AUSZÜGE AUS DATENSÄTZEN:
※

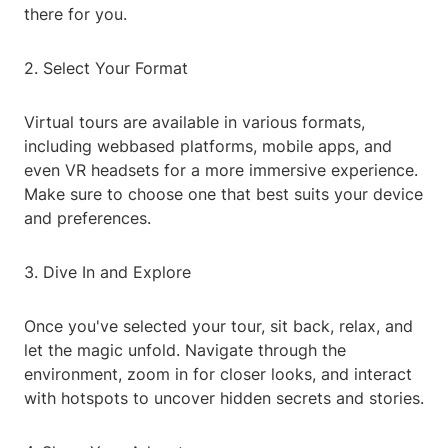
there for you.
2. Select Your Format
Virtual tours are available in various formats,
including webbased platforms, mobile apps, and
even VR headsets for a more immersive experience.
Make sure to choose one that best suits your device
and preferences.
3. Dive In and Explore
Once you've selected your tour, sit back, relax, and
let the magic unfold. Navigate through the
environment, zoom in for closer looks, and interact
with hotspots to uncover hidden secrets and stories.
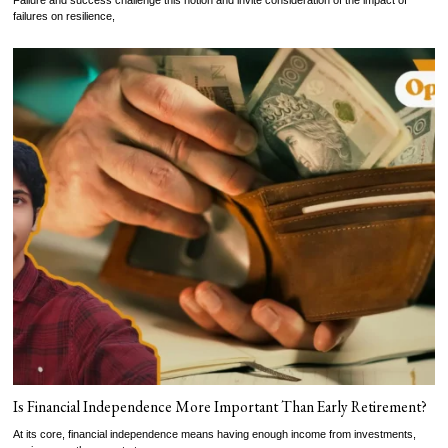
Failure and success challenge this notion and invite consideration of the impact of
failures on resilience,
Is Financial Independence More Important Than Early Retirement?
At its core, financial independence means having enough income from investments,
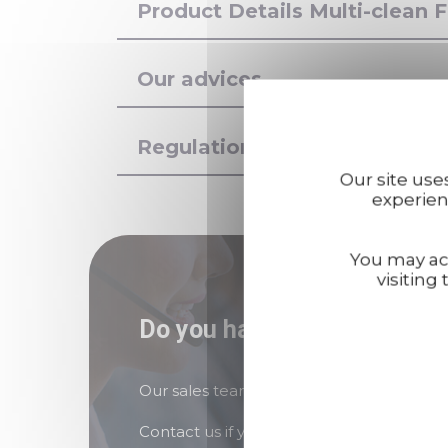
Product Details Multi-clean
Our advices
Regulations
Our site use
experien
You may acc
visiting 
Do you have any questions
Our sales teams are here to answer all y
Contact us if you need assistance!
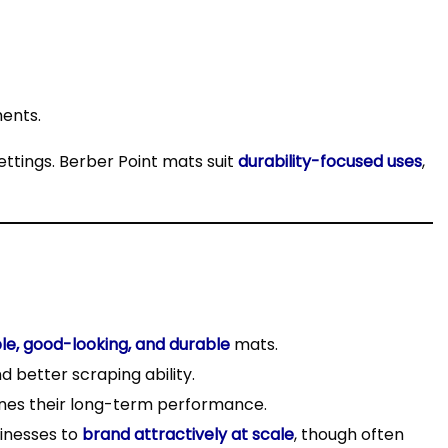
ments.
ettings. Berber Point mats suit
durability-focused uses
,
le, good-looking, and durable
mats.
 better scraping ability.
es their long-term performance.
inesses to
brand attractively at scale
, though often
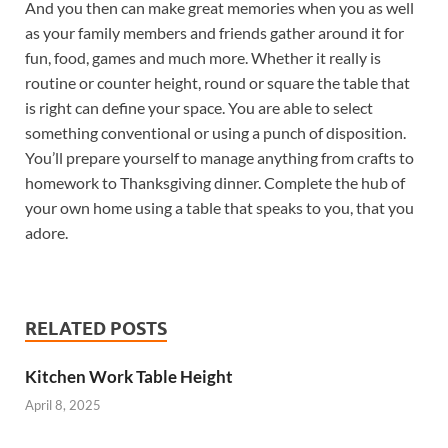
And you then can make great memories when you as well
as your family members and friends gather around it for
fun, food, games and much more. Whether it really is
routine or counter height, round or square the table that
is right can define your space. You are able to select
something conventional or using a punch of disposition.
You’ll prepare yourself to manage anything from crafts to
homework to Thanksgiving dinner. Complete the hub of
your own home using a table that speaks to you, that you
adore.
RELATED POSTS
Kitchen Work Table Height
April 8, 2025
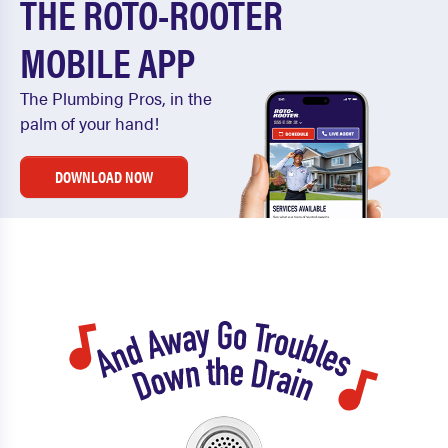
THE ROTO-ROOTER
MOBILE APP
The Plumbing Pros, in the
palm of your hand!
DOWNLOAD NOW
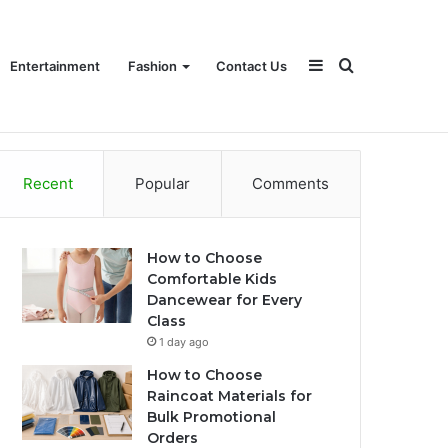
Sidebar
Search
Entertainment
Fashion
Contact Us
Recent
Popular
Comments
for
How to Choose
Comfortable Kids
Dancewear for Every
Class
1 day ago
How to Choose
Raincoat Materials for
Bulk Promotional
Orders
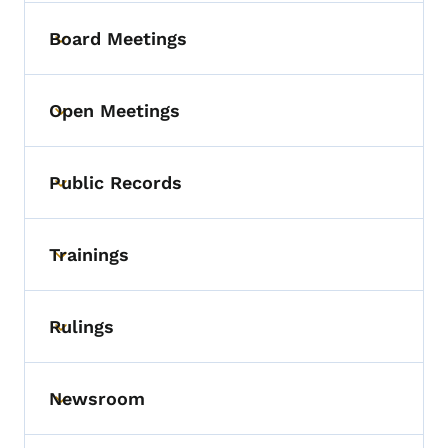
Board Meetings
Toggle submenu
Open Meetings
Toggle submenu
Public Records
Toggle submenu
Trainings
Toggle submenu
Rulings
Toggle submenu
Newsroom
Toggle submenu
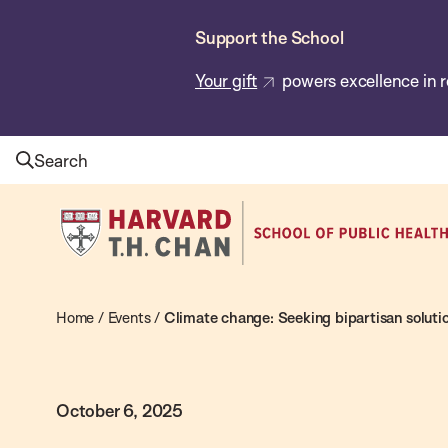
Skip
Support the School
to
main
Your gift
powers excellence in r
content
Search
Harvard
T.H.
Chan
School
Home
/
Events
/
Climate change: Seeking bipartisan solutio
of
Public
October 6, 2025
Health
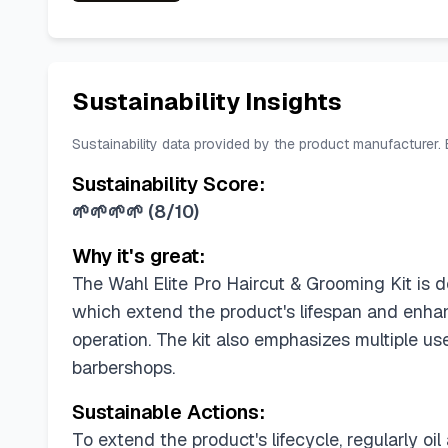
Sustainability Insights
Sustainability data provided by the product manufacturer.
Sustainability Score:
🌱🌱🌱🌱
(
8/10
)
Why it's great:
The Wahl Elite Pro Haircut & Grooming Kit is d
which extend the product's lifespan and enhan
operation. The kit also emphasizes multiple us
barbershops.
Sustainable Actions:
To extend the product's lifecycle, regularly oi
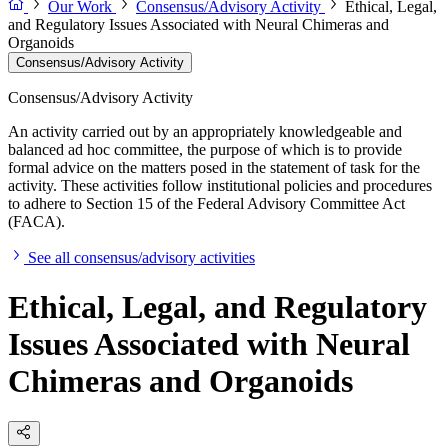
Our Work
Consensus/Advisory Activity
Ethical, Legal,
and Regulatory Issues Associated with Neural Chimeras and
Organoids
Consensus/Advisory Activity
Consensus/Advisory Activity
An activity carried out by an appropriately knowledgeable and
balanced ad hoc committee, the purpose of which is to provide
formal advice on the matters posed in the statement of task for the
activity. These activities follow institutional policies and procedures
to adhere to Section 15 of the Federal Advisory Committee Act
(FACA).
See all consensus/advisory activities
Ethical, Legal, and Regulatory
Issues Associated with Neural
Chimeras and Organoids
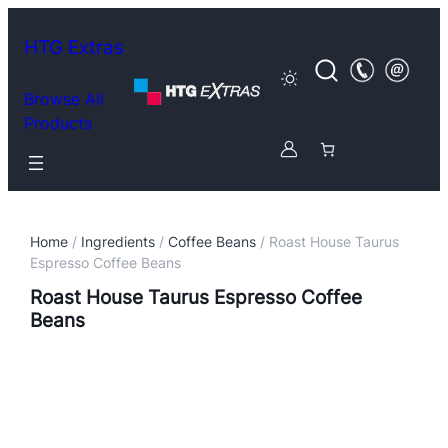
HTG Extras
Browse All
Products
Home
/
Ingredients
/
Coffee Beans
/ Roast House Taurus
Espresso Coffee Beans
Roast House Taurus Espresso Coffee
Beans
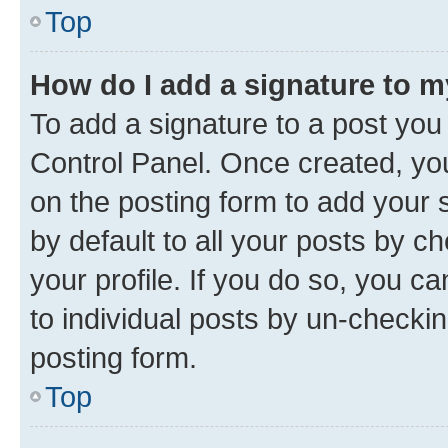
Top
How do I add a signature to 
To add a signature to a post you
Control Panel. Once created, y
on the posting form to add your 
by default to all your posts by c
your profile. If you do so, you c
to individual posts by un-checkin
posting form.
Top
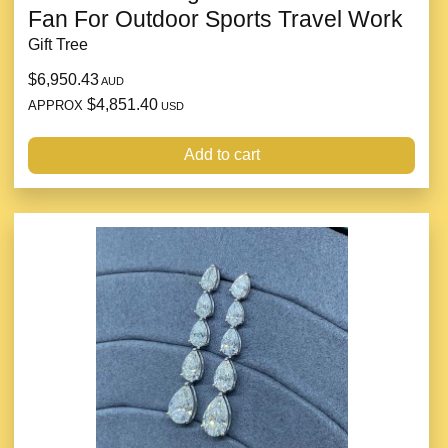
Fan For Outdoor Sports Travel Work
Gift Tree
$6,950.43
AUD
$4,851.40
APPROX
USD
Add to cart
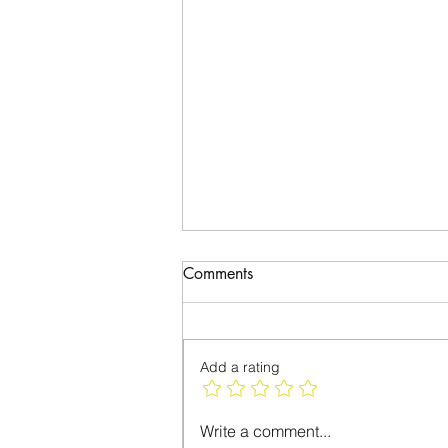
Comments
Please Vote
Add a rating
Write a comment...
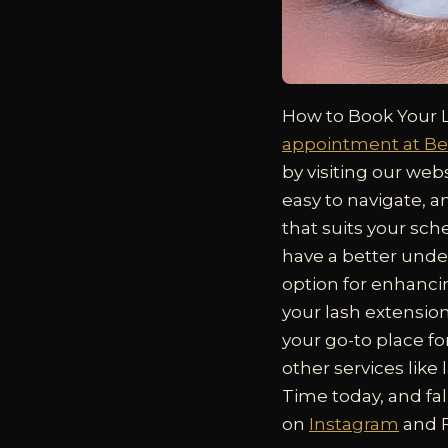
How to Book Your 
appointment at Be
by visiting our webs
easy to navigate, a
that suits your sch
have a better unde
option for enhanci
your lash extensio
your go-to place fo
other services like
Time today, and fal
on
Instagram
and F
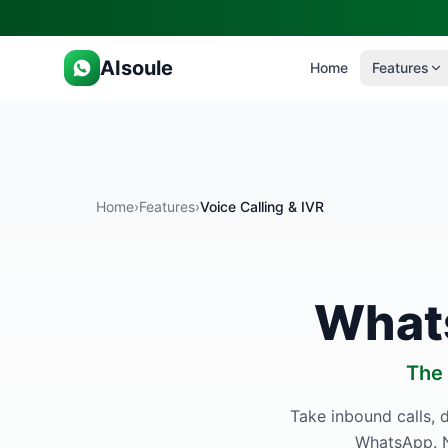
AIsoule
Home
Features
Home
›
Features
›
Voice Calling & IVR
Whats
The 
Take inbound calls, d
WhatsApp. N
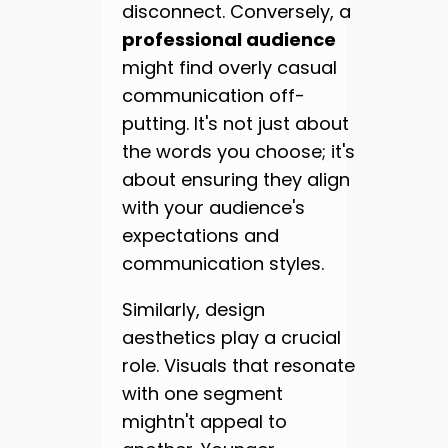
disconnect. Conversely, a
professional audience
might find overly casual
communication off-
putting. It's not just about
the words you choose; it's
about ensuring they align
with your audience's
expectations and
communication styles.
Similarly, design
aesthetics play a crucial
role. Visuals that resonate
with one segment
mightn't appeal to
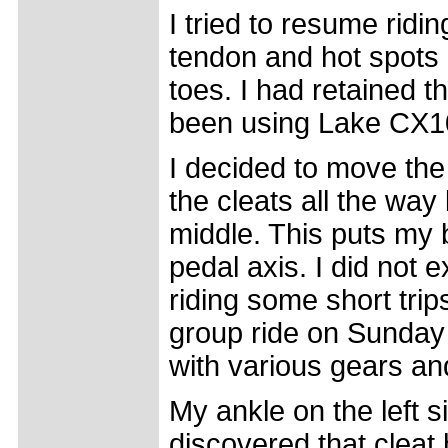
I tried to resume ridin
tendon and hot spots u
toes. I had retained 
been using Lake CX1
I decided to move the 
the cleats all the wa
middle. This puts my b
pedal axis. I did not 
riding some short trips
group ride on Sunday o
with various gears and 
My ankle on the left s
discovered that cleat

※

Überarbeite sämtliche Zeilen aller Datensätze, indem du „durable“ durch „robust“ ersetzt und alles Übrige unverändert lässt. Die Bilder gehören nicht in die Antwort.

there for you.
2. Select Your Format
Virtual tours are available in various formats,
including webbased platforms, mobile apps, and
even VR headsets for a more immersive experience.
Make sure to choose one that best suits your device
and preferences.
3. Dive In and Explore
Once you've selected your tour, sit back, relax, and
let the magic unfold. Navigate through the
environment, zoom in for closer looks, and interact
with hotspots to uncover hidden secrets and stories.
Failure and success challenge this notion and invite consideration of the impact of
failures on resilience,
Is Financial Independence More Important Than Early Retirement?
At its core, financial independence means having enough income from investments,
Product Details Multi-clean
Our advices
Regulations
Our site use
experien
You may acc
visiting 
Do you have any questions
Our sales teams are here to answer all y
Contact us if you need assistance!
ments.
ettings. Berber Point mats suit
durability-focused uses
,
le, good-looking, and robust
mats.
 better scraping ability.
es their long-term performance.
inesses to
brand attractively at scale
, though often
And you then can make great memories when you as well
as your family members and friends gather around it for
fun, food, games and much more. Whether it really is
routine or counter height, round or square the table that
is right can define your space. You are able to select
something conventional or using a punch of disposition.
You’ll prepare yourself to manage anything from crafts to
homework to Thanksgiving dinner. Complete the hub of
your own home using a table that speaks to you, that you
adore.
RELATED POSTS
Kitchen Work Table Height
April 8, 2025
THE ROTO-ROOTER
MOBILE APP
The Plumbing Pros, in the
palm of your hand!
DOWNLOAD NOW
Sidebar
Search
Entertainment
Fashion
Contact Us
Recent
Popular
Comments
for
How to Choose
Comfortable Kids
Dancewear for Every
Class
1 day ago
How to Choose
Raincoat Materials for
Bulk Promotional
Orders
Board Meetings
Toggle submenu
Open Meetings
Toggle submenu
Public Records
Toggle submenu
Trainings
Toggle submenu
Rulings
Toggle submenu
Newsroom
Toggle submenu
Skip
Support the School
to
main
Your gift
powers excellence in r
content
Search
Harvard
T.H.
Chan
School
Home
/
Events
/
Climate change: Seeking bipartisan solutio
of
Public
October 6, 2025
Health
Sustainability Insights
Sustainability data provided by the product manufacturer.
Sustainability Score:
🌱🌱🌱🌱
(
8/10
)
Why it's great:
The Wahl Elite Pro Haircut & Grooming Kit is d
which extend the product's lifespan and enhan
operation. The kit also emphasizes multiple us
barbershops.
Sustainable Actions:
To extend the product's lifecycle, regularly oi
Our Work
Consensus/Advisory Activity
Ethical, Legal,
and Regulatory Issues Associated with Neural Chimeras and
Organoids
Consensus/Advisory Activity
Consensus/Advisory Activity
An activity carried out by an appropriately knowledgeable and
balanced ad hoc committee, the purpose of which is to provide
formal advice on the matters posed in the statement of task for the
activity. These activities follow institutional policies and procedures
to adhere to Section 15 of the Federal Advisory Committee Act
(FACA).
See all consensus/advisory activities
Ethical, Legal, and Regulatory
Issues Associated with Neural
Chimeras and Organoids
HTG Extras
Browse All
Products
Home
/
Ingredients
/
Coffee Beans
/ Roast House Taurus
Espresso Coffee Beans
Roast House Taurus Espresso Coffee
Beans
Top
How do I add a signature to 
To add a signature to a post you
Control Panel. Once created, y
on the posting form to add your 
by default to all your posts by c
your profile. If you do so, you c
to individual posts by un-checkin
posting form.
Top
Fan For Outdoor Sports Travel Work
Gift Tree
$6,950.43
AUD
$4,851.40
APPROX
USD
Add to cart
Comments
Please Vote
Add a rating
Write a comment...
How to Book Your 
appointment at Be
by visiting our webs
easy to navigate, a
that suits your sch
have a better unde
option for enhanci
your lash extensio
your go-to place fo
other services like
Time today, and fal
on
Instagram
and F
AIsoule
Home
Features
Home
›
Features
›
Voice Calling & IVR
Whats
The 
Take inbound calls, d
WhatsApp. N
disconnect. Conversely, a
professional audience
might find overly casual
communication off-
putting. It's not just about
the words you choose; it's
about ensuring they align
with your audience's
expectations and
communication styles.
Similarly, design
aesthetics play a crucial
role. Visuals that resonate
with one segment
mightn't appeal to
I tried to resume ridin
tendon and hot spots u
toes. I had retained 
been using Lake CX1
I decided to move the 
the cleats all the wa
middle. This puts my b
pedal axis. I did not 
riding some short trips
group ride on Sunday o
with various gears and 
My ankle on the left s
discovered that cleat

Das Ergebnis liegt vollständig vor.